● **WORK INSTRUCTIONS**
Lines from the start of the data through the line containing "thumb mcp: (711, 221)" must be given again exactly. Leave the others out.

● **DATASET CONTENT**
-*-*-
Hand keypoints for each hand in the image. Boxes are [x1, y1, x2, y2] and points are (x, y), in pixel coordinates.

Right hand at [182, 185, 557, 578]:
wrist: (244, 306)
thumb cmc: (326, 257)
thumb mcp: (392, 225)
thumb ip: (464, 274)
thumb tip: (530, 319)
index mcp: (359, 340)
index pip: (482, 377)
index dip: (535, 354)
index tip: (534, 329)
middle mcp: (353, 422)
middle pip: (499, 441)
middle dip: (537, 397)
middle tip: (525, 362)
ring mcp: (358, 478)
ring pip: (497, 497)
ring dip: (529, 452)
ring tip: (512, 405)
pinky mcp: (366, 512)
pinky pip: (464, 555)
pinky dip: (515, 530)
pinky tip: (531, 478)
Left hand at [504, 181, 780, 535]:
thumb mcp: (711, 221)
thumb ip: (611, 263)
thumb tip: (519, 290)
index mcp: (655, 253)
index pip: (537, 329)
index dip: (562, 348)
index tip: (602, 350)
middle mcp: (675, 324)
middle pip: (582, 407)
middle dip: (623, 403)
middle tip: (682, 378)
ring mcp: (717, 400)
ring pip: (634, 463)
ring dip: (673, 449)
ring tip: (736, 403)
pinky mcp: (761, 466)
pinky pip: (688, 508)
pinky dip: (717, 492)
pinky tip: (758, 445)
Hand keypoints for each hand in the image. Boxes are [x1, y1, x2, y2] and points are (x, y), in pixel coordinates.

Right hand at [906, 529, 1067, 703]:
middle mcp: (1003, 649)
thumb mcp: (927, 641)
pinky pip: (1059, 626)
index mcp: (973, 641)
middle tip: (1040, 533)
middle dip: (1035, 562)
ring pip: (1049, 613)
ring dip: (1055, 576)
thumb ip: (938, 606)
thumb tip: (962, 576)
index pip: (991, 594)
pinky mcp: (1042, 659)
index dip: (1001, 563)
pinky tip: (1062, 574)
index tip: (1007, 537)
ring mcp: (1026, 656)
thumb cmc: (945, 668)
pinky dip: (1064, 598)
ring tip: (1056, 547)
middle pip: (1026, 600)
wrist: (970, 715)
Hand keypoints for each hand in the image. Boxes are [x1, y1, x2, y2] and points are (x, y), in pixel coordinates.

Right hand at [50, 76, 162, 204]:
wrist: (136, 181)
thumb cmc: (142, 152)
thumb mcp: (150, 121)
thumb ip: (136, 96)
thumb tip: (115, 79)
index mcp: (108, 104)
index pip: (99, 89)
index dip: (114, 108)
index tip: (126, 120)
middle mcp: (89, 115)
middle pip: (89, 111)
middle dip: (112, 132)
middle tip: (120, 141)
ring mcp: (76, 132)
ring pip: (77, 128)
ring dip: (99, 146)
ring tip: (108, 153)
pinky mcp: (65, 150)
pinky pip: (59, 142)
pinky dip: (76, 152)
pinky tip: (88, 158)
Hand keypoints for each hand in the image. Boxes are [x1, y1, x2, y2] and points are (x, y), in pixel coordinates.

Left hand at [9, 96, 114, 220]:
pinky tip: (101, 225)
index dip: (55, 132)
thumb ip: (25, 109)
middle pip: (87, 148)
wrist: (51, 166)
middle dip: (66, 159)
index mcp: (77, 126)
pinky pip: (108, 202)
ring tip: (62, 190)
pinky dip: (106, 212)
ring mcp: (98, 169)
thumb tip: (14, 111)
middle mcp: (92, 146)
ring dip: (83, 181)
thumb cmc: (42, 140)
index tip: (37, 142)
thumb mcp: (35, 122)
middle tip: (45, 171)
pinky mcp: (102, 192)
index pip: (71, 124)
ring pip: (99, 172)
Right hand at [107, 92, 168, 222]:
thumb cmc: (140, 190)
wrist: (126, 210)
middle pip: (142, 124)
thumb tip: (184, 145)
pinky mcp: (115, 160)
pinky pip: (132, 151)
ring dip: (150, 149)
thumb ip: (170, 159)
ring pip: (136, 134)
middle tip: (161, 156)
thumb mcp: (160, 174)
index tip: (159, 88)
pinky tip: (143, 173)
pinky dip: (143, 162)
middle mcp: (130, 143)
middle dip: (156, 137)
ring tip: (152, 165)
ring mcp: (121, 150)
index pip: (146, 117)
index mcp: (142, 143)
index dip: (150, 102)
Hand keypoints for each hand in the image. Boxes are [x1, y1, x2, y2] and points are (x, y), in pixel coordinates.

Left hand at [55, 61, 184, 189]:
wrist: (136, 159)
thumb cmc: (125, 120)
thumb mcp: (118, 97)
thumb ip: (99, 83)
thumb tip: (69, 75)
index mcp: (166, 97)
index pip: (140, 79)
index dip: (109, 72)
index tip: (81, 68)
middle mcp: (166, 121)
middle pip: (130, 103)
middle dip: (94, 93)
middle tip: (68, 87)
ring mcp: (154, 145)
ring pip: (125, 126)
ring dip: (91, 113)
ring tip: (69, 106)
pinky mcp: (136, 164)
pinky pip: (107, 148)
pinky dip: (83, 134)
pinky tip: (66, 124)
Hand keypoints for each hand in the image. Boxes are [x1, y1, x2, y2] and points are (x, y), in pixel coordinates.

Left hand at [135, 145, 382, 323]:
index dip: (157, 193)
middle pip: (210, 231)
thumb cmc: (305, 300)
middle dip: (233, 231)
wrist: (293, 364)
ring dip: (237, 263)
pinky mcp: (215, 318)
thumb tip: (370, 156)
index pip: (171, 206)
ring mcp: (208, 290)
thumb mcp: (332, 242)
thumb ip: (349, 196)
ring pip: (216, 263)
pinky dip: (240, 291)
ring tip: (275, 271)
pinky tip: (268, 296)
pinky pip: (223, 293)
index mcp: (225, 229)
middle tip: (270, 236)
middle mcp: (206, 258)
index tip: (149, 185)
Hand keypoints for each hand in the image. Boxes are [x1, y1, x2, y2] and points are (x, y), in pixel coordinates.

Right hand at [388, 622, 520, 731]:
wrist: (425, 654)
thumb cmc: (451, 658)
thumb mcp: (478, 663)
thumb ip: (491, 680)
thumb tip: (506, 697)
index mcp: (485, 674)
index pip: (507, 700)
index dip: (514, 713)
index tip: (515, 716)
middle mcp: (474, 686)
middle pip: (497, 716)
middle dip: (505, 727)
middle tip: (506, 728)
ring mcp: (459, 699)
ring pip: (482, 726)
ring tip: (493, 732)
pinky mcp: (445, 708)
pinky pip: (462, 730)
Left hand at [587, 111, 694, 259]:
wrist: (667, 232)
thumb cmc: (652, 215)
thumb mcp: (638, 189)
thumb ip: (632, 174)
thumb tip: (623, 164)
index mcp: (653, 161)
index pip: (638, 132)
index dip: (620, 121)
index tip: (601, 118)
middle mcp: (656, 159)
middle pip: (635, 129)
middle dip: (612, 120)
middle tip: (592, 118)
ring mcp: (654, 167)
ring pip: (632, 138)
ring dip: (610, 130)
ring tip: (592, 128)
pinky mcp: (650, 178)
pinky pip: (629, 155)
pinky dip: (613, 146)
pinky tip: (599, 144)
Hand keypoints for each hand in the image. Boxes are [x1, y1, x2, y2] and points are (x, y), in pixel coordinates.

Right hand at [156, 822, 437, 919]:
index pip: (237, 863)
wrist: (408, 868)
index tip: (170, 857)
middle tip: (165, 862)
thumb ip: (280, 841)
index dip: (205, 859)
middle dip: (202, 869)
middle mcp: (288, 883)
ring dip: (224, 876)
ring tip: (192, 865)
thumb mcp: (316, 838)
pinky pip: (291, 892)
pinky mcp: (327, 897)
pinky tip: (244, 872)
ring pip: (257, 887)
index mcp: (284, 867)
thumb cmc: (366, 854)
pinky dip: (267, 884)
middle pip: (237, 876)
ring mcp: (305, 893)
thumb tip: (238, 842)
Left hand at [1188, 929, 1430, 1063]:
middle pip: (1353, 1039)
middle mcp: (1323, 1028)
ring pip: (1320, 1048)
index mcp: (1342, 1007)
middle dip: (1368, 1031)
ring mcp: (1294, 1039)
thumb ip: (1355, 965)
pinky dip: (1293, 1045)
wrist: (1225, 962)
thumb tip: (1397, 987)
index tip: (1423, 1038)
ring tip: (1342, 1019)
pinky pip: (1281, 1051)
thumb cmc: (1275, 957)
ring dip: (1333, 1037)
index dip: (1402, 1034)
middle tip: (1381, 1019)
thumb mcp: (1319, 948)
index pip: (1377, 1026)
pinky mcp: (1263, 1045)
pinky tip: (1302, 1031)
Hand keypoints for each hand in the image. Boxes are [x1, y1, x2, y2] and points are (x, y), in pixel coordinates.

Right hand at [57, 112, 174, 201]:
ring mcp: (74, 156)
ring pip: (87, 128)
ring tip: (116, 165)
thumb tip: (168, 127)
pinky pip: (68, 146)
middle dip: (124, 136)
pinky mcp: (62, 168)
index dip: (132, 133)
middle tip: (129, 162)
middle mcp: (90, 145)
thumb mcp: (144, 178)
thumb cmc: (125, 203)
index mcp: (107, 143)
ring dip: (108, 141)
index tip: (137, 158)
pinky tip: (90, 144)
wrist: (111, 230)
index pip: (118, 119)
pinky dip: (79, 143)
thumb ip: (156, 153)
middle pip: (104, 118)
-*-*-
● **RESULT FOR THIS EXERCISE**
Hand keypoints for each hand in the image. Boxes are [x1, y1, x2, y2] and points are (x, y), in pixel coordinates.

Right hand at [182, 185, 557, 578]:
wrist: (244, 306)
thumb cmc: (326, 257)
thumb mcp: (392, 225)
thumb ip: (464, 274)
thumb tip: (530, 319)
index mcp: (359, 340)
index pip: (482, 377)
index dip: (535, 354)
index tip: (534, 329)
middle mcp: (353, 422)
middle pip: (499, 441)
middle dip: (537, 397)
middle tip: (525, 362)
ring mcp: (358, 478)
ring pip: (497, 497)
ring dip: (529, 452)
ring tip: (512, 405)
pinky mcp: (366, 512)
pinky pip: (464, 555)
pinky dip: (515, 530)
pinky tip: (531, 478)
Left hand at [504, 181, 780, 535]:
thumb mcp: (711, 221)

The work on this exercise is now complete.